Takeda’s Alofisel study misses primary endpoint for complex Crohn’s Perianal Fistulas
Takeda (Tokyo, Japan) has reported that its Phase III ADMIRE-CD II study, evaluating Alofisel (darvadstrocel) for treating complex Crohn’s Perianal Fistulas, did not achieve the primary endpoint of combined remission at 24 weeks. The safety profile of darvadstrocel remained consistent with prior studies, with no new safety concerns. Detailed study results will be disclosed at a future medical meeting or in a peer-reviewed journal.
Alofisel contains expanded allogeneic mesenchymal stem cells derived from adipose tissue and is currently approved in several countries based on positive data from previous studies. This treatment is notable for being the first allogeneic stem cell therapy to receive centralized marketing authorization approval in the European Union and the first approved therapy in Japan that uses expanded human allogeneic adipose-derived mesenchymal stem cells.

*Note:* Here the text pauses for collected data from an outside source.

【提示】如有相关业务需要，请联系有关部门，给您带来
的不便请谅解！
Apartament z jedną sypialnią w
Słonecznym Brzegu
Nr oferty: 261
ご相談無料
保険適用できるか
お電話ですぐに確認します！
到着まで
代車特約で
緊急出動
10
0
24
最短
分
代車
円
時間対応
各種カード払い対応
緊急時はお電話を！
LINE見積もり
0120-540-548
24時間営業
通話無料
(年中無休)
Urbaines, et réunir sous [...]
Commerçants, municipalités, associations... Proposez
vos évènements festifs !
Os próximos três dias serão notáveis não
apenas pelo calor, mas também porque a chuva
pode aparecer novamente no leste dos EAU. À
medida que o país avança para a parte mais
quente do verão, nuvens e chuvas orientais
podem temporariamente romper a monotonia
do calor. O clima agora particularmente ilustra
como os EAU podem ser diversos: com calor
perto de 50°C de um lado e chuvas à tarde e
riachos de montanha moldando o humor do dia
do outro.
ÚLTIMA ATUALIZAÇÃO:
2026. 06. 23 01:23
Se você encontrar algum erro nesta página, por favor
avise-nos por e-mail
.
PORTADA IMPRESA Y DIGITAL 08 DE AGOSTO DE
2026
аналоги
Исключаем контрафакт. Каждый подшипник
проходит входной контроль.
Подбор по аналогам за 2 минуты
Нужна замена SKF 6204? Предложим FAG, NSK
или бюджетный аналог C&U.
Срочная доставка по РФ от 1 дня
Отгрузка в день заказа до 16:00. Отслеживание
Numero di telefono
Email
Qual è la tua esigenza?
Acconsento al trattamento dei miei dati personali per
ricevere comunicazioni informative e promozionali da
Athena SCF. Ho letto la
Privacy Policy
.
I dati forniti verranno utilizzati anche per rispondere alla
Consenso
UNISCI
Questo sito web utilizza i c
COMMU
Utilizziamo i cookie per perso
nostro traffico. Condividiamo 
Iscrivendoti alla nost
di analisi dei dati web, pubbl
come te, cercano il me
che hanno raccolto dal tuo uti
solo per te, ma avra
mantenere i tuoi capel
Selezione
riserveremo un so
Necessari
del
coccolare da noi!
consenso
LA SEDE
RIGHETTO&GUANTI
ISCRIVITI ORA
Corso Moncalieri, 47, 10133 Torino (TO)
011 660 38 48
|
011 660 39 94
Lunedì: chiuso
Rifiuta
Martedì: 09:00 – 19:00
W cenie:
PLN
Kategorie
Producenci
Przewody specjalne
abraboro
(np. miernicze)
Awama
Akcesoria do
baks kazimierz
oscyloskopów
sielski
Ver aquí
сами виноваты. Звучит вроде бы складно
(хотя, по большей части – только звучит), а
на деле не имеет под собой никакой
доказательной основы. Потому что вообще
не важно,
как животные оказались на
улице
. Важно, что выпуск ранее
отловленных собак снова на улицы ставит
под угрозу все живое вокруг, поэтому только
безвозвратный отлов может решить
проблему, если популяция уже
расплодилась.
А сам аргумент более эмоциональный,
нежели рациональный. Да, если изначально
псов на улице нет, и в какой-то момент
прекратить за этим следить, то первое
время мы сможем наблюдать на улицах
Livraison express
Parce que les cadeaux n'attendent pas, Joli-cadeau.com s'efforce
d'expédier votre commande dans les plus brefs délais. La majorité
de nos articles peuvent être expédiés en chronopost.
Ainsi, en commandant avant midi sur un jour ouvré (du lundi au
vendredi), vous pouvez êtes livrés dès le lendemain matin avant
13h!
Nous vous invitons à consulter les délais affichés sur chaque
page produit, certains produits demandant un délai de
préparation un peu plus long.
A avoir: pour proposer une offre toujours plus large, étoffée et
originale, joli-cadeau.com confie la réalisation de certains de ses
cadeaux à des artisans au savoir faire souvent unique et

“While we are disappointed with this outcome, we recognize that medical research for difficult-to-treat conditions such as complex [Crohn’s Perianal Fistulas] remains challenging,” said Chinwe Ukomadu, head of the GI and Inflammation Therapeutic Area Unit at Takeda. “We believe there are valuable lessons to learn from ADMIRE-CD II and are grateful to the patients and investigators who made this important research possible.”